An Indigenous co-owned bitumen pipeline to Asian markets will ensure the province and country are no longer dependent on just one customer to buy their most valuable resource. It is agreed this new pipeline would be in addition to the expansion of the Trans Mountain pipeline for an additional 300,000 to 400,000 barrels per day destined for Asian markets.

This agreement also allows for needed adjustments to the tanker ban when the new pipeline to Asia is approved by the major projects office, as well as amendments that ensure Alberta’s energy companies can advertise their environmental leadership and efforts throughout the world without fear of penalty.

“This pipeline is an excellent opportunity to demonstrate partnership and progress. My hope is that it will create lasting economic benefits for First Nations and strengthen the relationships that matter most — government-to-government and community-to-community. Indigenous equity ownership is shaping Canada’s economy, and when our voices help guide every decision, we build trust and a future that will support generations to come.”

George Arcand Jr, Chief, Alexander First Nation

Oil and gas emissions cap

The federal government has also committed to not implementing the oil and gas emissions cap, allowing for a massive increase in oil production and private sector jobs and moving Alberta towards its goal of reaching six million barrels per day of oil production by 2030 and eight million barrels per day by 2035.

“The Energy Accord signed today by Prime Minister Carney and Premier Smith sends an important signal that Canada’s oil and gas development is integral to the economy and is open for business. This agreement shows that Canada is taking action to address regulations and policy that are impacting competitiveness and investment.”

Tristan Goodman, president and CEO, The Explorers and Producers Association of Canada

“The Business Council of Alberta is delighted to see the removal of the oil and gas emissions cap, which was a cap on production and prosperity in Canada. Now, without the cap, Canada truly can grow energy production, export globally, and generate the investments and jobs that will help deliver a better quality of life for all Canadians.”

Adam Legge, president, Business Council of Alberta

Clean Electricity Regulations

The agreement also includes the immediate suspension of the Clean Electricity Regulations in Alberta, which will stabilize Alberta’s power grid and enable massive investments in AI data centres in the province. Instead, Alberta will work with the federal government and industry on a new industrial carbon pricing agreement, to be administered through Alberta’s TIER program.

Pathways and emissions reduction

Both governments are committed to working together with the Pathways companies to advance the completion of the world’s largest CCUS infrastructure project.

This will make Alberta a world leader in the development and implementation of emissions reduction infrastructure – particularly in carbon capture utilization and storage.

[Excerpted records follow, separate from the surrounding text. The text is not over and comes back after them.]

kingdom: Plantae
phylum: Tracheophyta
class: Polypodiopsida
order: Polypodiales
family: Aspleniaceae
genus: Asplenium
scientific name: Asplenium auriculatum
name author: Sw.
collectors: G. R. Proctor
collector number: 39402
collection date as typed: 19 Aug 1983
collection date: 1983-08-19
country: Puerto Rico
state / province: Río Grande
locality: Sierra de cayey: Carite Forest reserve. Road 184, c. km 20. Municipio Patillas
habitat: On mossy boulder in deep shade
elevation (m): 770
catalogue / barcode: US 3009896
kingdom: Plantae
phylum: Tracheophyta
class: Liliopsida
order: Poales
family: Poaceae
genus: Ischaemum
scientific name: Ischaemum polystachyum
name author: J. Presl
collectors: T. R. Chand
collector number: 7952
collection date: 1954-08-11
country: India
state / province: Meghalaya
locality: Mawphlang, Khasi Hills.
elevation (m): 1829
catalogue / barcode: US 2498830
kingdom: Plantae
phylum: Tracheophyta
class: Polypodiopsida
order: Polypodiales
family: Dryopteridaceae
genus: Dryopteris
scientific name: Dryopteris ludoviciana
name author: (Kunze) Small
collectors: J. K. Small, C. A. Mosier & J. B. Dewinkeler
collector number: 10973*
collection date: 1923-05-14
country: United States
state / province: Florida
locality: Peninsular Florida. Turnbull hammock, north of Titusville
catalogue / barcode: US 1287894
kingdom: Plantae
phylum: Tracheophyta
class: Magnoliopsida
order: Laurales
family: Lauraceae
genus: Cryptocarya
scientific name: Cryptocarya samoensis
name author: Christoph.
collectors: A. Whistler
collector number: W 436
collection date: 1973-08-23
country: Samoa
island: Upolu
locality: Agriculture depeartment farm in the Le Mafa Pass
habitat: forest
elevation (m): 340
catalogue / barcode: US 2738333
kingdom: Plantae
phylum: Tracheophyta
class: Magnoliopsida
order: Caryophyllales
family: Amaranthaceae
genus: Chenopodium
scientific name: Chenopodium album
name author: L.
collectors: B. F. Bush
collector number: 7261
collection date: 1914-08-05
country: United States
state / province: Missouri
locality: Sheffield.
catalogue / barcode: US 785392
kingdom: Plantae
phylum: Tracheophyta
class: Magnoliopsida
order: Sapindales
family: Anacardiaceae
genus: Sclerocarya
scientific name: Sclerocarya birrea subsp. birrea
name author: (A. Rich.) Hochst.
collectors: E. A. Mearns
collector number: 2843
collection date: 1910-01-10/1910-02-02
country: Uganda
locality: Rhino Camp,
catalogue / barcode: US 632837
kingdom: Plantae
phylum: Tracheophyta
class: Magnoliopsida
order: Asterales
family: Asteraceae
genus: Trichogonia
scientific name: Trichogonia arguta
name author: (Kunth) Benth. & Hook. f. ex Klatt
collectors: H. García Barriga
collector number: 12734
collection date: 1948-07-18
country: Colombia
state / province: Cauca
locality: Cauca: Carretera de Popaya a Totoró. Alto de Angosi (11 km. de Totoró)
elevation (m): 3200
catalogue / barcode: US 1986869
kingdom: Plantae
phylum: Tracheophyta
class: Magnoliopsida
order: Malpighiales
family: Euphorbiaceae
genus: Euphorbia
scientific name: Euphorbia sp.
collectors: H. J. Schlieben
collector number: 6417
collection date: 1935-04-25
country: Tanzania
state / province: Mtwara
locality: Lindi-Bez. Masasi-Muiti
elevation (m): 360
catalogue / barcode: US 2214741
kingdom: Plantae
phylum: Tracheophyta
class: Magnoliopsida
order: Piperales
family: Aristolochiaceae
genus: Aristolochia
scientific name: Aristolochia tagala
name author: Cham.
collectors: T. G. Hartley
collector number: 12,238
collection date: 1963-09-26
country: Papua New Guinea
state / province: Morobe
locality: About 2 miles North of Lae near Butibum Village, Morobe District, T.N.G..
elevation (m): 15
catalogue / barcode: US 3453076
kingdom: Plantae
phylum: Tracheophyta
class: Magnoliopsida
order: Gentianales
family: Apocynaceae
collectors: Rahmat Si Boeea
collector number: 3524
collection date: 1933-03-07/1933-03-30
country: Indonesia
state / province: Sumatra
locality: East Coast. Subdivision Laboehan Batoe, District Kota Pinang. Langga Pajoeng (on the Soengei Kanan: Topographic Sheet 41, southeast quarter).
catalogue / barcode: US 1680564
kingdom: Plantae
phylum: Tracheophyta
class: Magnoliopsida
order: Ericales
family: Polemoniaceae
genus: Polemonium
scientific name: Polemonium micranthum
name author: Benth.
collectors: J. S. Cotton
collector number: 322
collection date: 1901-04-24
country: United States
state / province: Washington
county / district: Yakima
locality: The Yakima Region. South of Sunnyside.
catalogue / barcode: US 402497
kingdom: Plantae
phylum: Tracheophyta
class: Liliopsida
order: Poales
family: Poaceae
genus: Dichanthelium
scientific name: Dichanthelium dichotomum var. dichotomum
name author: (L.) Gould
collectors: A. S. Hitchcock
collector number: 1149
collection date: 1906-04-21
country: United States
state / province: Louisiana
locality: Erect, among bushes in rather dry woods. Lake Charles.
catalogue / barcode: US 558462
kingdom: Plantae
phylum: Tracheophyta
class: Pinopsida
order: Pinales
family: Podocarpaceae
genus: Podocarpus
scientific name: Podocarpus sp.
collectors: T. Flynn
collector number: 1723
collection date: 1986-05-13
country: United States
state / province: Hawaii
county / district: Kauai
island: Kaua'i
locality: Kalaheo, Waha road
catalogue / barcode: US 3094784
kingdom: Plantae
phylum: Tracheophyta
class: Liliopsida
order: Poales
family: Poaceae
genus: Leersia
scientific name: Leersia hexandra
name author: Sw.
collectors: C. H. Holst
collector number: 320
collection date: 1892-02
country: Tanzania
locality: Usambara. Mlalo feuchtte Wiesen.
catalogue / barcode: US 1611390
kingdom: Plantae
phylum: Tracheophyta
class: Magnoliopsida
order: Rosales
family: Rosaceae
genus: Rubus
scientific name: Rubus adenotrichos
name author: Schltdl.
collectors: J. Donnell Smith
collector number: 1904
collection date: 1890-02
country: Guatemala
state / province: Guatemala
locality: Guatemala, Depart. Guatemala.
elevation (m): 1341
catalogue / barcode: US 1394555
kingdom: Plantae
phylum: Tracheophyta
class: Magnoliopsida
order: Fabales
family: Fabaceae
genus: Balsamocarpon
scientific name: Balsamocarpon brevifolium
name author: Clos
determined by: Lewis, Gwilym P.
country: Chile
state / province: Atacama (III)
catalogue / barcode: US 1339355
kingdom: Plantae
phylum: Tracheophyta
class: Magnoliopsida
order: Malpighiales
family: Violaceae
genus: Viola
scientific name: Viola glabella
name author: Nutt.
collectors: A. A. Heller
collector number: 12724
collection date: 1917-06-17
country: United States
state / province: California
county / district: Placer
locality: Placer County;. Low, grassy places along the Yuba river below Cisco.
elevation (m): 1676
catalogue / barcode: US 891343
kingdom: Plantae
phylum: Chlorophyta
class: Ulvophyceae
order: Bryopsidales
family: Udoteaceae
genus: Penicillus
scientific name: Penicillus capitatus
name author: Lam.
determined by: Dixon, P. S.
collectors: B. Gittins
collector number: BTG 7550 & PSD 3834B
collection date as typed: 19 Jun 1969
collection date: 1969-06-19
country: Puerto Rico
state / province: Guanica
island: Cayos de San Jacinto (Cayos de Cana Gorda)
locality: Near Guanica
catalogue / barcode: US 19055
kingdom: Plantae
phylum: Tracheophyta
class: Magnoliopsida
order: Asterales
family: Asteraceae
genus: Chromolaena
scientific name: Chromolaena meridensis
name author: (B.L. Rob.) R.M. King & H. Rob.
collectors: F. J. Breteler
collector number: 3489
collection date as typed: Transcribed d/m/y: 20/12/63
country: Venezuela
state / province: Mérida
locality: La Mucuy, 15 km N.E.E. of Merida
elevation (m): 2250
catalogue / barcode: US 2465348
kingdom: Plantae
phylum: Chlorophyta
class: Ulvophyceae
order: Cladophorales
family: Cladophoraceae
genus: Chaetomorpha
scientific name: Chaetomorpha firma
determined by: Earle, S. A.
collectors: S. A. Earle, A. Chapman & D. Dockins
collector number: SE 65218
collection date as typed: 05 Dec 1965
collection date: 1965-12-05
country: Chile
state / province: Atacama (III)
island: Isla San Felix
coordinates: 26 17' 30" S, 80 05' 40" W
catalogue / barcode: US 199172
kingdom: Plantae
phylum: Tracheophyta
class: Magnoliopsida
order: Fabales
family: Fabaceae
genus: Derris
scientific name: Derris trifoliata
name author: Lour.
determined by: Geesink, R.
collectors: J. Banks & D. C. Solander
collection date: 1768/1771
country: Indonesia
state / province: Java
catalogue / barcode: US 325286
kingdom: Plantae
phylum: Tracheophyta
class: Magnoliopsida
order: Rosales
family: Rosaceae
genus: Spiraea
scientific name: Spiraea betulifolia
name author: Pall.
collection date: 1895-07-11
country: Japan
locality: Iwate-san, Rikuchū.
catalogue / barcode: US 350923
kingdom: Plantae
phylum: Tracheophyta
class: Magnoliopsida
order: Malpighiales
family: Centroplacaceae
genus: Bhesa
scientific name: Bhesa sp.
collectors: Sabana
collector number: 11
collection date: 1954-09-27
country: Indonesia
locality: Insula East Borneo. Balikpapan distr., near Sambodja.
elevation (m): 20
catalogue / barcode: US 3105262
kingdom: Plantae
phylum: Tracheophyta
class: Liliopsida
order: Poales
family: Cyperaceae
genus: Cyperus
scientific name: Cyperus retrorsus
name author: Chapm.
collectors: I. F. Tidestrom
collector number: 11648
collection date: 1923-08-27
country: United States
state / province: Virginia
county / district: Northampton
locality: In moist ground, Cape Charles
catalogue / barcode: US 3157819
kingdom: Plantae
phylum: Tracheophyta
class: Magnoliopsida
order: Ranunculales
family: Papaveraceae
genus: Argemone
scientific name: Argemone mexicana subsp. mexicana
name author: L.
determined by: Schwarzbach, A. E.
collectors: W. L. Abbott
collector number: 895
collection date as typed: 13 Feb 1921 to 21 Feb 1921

Alberta bitumen will be the cleanest heavy oil on the planet displacing heavier emitting oil from Russia, Venezuela and Iran, and bringing better environmental and geopolitical outcomes.

“The Pathways Alliance appreciates the leadership of both Prime Minister Carney and Premier Smith in entering this important Memorandum of Understanding which supports the growth of an industry that is critical to Canada’s economy. We look forward to working on the details with both the federal and Alberta governments in the coming months with our shared goal of Canada being an energy superpower.”